Botte e insulti a un bengalese
L’aggressione sabato a Roma, la vittima è un bengalese: «Salvato dalle loro ragazze». Un fermo e 4 denunciati
Prima l’insulto. Subito dopo calci e pugni. Aggressione razzista a Roma. Vittima un cameriere bengalese. A colpirlo un gruppo di 12-13 ragazzi tifosi romanisti. Un fermo e 4 denunciati.
«Non so perché mi hanno picchiato. Volevo solo prendere il bus per tornare a casa. Stavo con un amico egiziano che lavora con me in un ristorante a Campo de’ Fiori: ci hanno preso di mira, erano in 12-13. Prima ci hanno insultato, ci hanno chiamato negri. Poi giù botte...». Kartik Chondro, cameriere bengalese di 27 anni, si lamenta e parla a fatica. Ha il volto coperto di tamponi e cerotti. Oggi forse sarà operato nel reparto maxillofacciale del San Camillo. È l’ultima vittima della follia razzista a Roma, appena una settimana dopo le figurine antisemite di Anna Frank con la maglia giallorossa attaccate nella curva Sud dell’Olimpico da tredici ultrà laziali, ora indagati per istigazione dell’odio razziale.
In carcere, per il pestaggio del cameriere, accusato di tentato omicidio aggravato dalla violazione della legge Mancino, c’è adesso un tifoso romanista, Alessio Manzo, 19 anni. Ha un precedente per droga e le foto di Hitler e Mussolini sul profilo Facebook: per i poliziotti è lui ad aver sferrato a Chondro — che già rantolava a terra — un calcio in faccia talmente forte da fratturargli mandibola, orbite oculari e naso. «Per darglielo, prima di andare via con gli altri, è anche tornato indietro», rivelano gli investigatori. L’espressione del bengalese, almeno quello che si intuisce sotto le bende, è un misto di paura e stupore. La stessa di altri tre bengalesi aggrediti negli ultimi mesi nella Capitale (a Tor Bella Monaca, Cinecittà e su un treno per Anzio): l’incapacità di spiegarsi perché sabato notte, alle 2.40, un gruppo di bulli fra i 17 e i 19 anni, di ritorno dalla movida in centro, lo ha massacrato di botte dopo averlo tempestato di insulti. Con lui alla fermata di piazza Cairoli, fra largo Argentina e via Arenula, a poche decine di metri dal ministero della Giustizia e di fronte al Ghetto, c’erano il collega e almeno altri due stranieri. «Negri di m .... , immigrati schifosi dovete sparire!». Non è chiaro se ci sia un motivo che abbia spinto un gruppetto di ragazzi e ragazze del Laurentino e di Acilia a prendersela con i quattro. Probabilmente non c’è, e questo preoccupa ancora di più chi indaga, visto il ripetersi sempre più frequente di episodi di violenza contro gli stranieri.

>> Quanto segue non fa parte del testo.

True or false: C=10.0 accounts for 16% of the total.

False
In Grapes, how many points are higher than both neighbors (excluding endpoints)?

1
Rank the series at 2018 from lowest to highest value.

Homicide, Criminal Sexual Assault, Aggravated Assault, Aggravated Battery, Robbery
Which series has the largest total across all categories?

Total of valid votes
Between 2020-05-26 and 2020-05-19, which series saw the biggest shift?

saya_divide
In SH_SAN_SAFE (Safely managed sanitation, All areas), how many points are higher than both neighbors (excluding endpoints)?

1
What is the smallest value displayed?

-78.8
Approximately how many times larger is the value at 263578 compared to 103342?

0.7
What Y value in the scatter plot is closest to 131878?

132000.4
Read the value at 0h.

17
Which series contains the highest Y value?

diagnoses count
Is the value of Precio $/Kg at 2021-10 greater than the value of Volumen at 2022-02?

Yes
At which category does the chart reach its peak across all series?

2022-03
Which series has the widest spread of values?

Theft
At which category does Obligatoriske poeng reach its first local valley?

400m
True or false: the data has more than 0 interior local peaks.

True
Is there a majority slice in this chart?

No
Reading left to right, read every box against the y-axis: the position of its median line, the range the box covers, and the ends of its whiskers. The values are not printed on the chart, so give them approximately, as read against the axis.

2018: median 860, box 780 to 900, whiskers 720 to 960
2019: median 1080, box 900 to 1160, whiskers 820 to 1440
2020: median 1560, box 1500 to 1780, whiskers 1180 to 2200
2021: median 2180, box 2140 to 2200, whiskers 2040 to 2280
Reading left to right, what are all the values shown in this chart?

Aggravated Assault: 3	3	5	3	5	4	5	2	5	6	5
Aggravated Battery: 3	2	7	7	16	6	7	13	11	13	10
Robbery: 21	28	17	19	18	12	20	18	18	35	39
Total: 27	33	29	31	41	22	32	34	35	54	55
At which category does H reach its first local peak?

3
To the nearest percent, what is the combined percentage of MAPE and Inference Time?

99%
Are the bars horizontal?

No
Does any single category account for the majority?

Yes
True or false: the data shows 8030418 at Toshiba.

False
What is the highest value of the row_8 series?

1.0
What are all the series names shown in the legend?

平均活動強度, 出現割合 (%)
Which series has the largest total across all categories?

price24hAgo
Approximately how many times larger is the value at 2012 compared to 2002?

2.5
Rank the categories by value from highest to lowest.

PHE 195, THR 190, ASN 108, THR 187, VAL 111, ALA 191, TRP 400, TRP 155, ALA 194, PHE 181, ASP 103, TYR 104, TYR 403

«Dopo gli insulti, ho tentato di rispondere, ma loro mi hanno detto “zitto, str .... !”, poi mi hanno picchiato e non ho capito più niente — dice ancora Chondro —. Ricordo solo che c’erano un ragazzo che si è messo in mezzo per difendermi, e altre due ragazze, sembravano più piccole: sono state loro a salvarmi, altrimenti mi avrebbero ucciso. Sono state brave, tiravano via quelli che mi picchiavano». Le due giovani facevano parte della comitiva che aveva trascorso la serata a Campo de’ Fiori. Quasi tutti tifosi della Roma e studenti, alcuni di un alberghiero all’Ardeatino.
Cristiano R., Valerio D.C., Lorenzo F. e Gabriele E. sono stati denunciati per lesioni e percosse. Quaranta minuti dopo il pestaggio — la polizia è intervenuta per una rissa, trovando Chondro svenuto e altri due stranieri sotto choc — il gruppo di Manzo è stato individuato in via delle Botteghe Oscure. Gli agenti dei commissariati Colombo e TreviCampo Marzio cercavano soprattutto lui. I testimoni dell’aggressione, compreso l’egiziano, rimasto contuso, ricordavano bene il ragazzone di Acilia: fisico massiccio, pochi capelli, vestito di scuro. «È quello del calcio in faccia, poteva ammazzarlo», raccontano. Domani potrebbe comparire davanti al gip per l’udienza di convalida. Forse spiegherà il perché di tutta questa violenza. Anche Chondro vorrebbe saperlo: «Non ho mai fatto male a nessuno. Penso solo a lavorare e a tornare a casa. Quando urto qualcuno per sbaglio, chiedo subito scusa. Non voglio problemi, non ne ho mai avuti. Ma allora perché mi hanno ridotto così?».